A noise startled him—only a bird nesting in the eaves, but he realized how anxious he was, waiting for Nora’s arrival. He didn’t want a repeat of what had happened last night. Shortly after he’d arrived, he’d heard a rap on the door. He had answered it automatically, thinking the caller might be Brona Scully come back to see if he’d had any trouble with the boiler. He’d been caught off guard to find Ursula Downes on the doorstep. He thought back to the picture she’d presented. Ursula was slight and fair, and the hair cut tight around her ears gave her a rather self-consciously gamine look. The gold eyebrow ring was an addition since he’d last seen her, but somehow it was hardly surprising. It had been some time.
“I was just driving past, and saw the car,” she said. “Thought it might be Evelyn, but I’m happy to find that it’s you. Back on Loughnabrone Bog again. You’ll never believe it—I’m over at the old digs. The house has been fixed up, but once in a while I’ll open the door and expect to see you or one of the others standing in the queue for the toilet.”
“It was all about making the most of a rare opportunity, as I recall.”

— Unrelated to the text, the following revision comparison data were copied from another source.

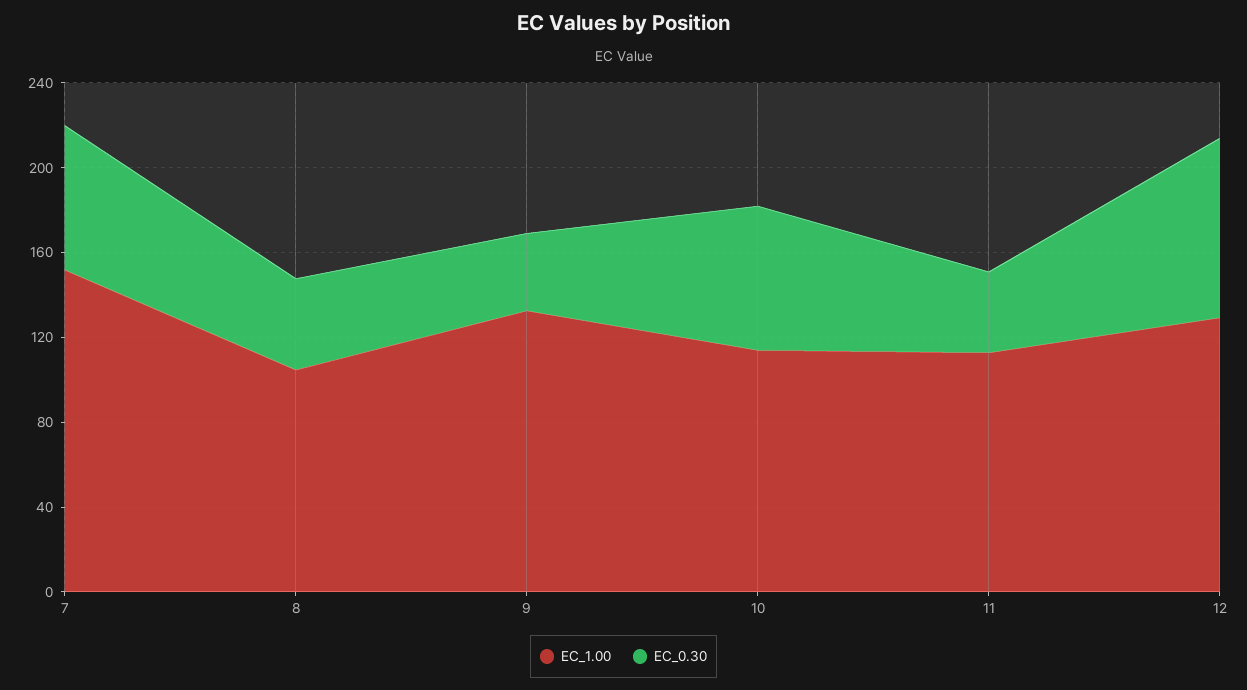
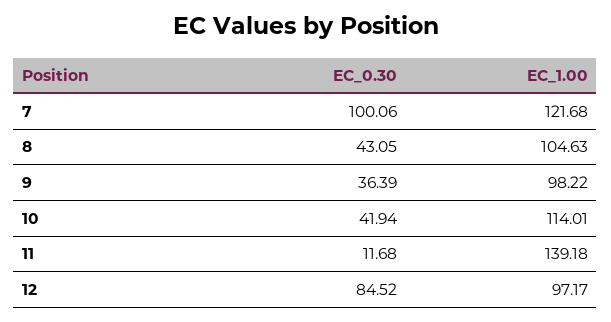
  {
    "EC_1.00": {
-     "7": 150,
+     "7": 121.68,
      "8": 104.63,
-     "9": 130,
+     "9": 98.22,
      "10": 114.01,
-     "11": 110,
+     "11": 139.18,
-     "12": 130
+     "12": 97.17
    },
    "EC_0.30": {
-     "7": 70,
+     "7": 100.06,
      "8": 43.05,
      "9": 36.39,
-     "10": 70,
+     "10": 41.94,
-     "11": 40,
+     "11": 11.68,
      "12": 84.52
    }
  }

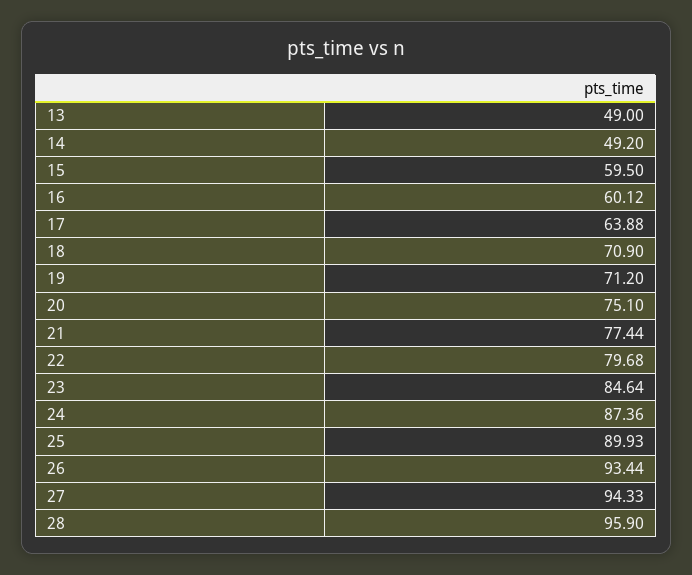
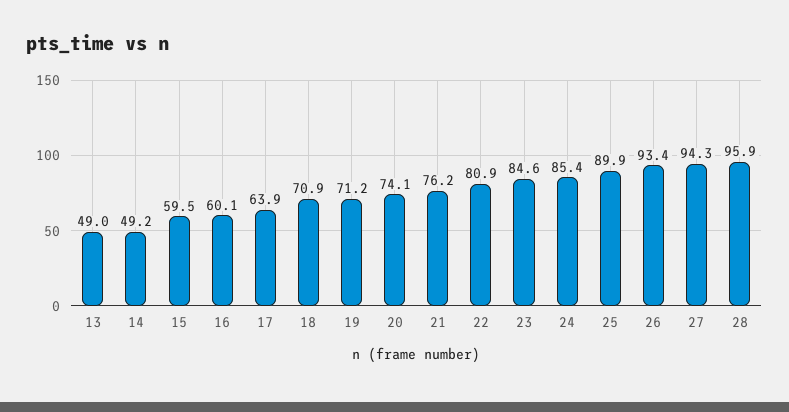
  {
    "13": 49,
    "14": 49.2,
    "15": 59.5,
    "16": 60.12,
    "17": 63.88,
    "18": 70.9,
    "19": 71.2,
-   "20": 75.1,
+   "20": 74.1,
-   "21": 77.44,
+   "21": 76.2,
-   "22": 79.68,
+   "22": 80.9,
    "23": 84.64,
-   "24": 87.36,
+   "24": 85.4,
    "25": 89.93,
    "26": 93.44,
    "27": 94.33,
    "28": 95.9
  }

They’d both spent several summers working out here with Gabriel nearly twenty years earlier, and seeing Ursula again brought it all back: the primitive student lodging, the aroma of wet wool jumpers drying by the fire, strong tea, cold rooms, warm beds. The very air in those days had seemed fraught with all kinds of physical hunger. From her expression, he had no doubt that Ursula remembered it too.
“Listen, Cormac, I was very sorry to hear about Gabriel,” she’d said, lowering her voice. “It must have been a complete shock. I’m sure we all thought he’d go on forever. I meant to phone you or Evelyn, but I’m no good at that sort of thing.” She had seemed alone at that moment, wary and vulnerable somehow, still standing outside on the doorstep.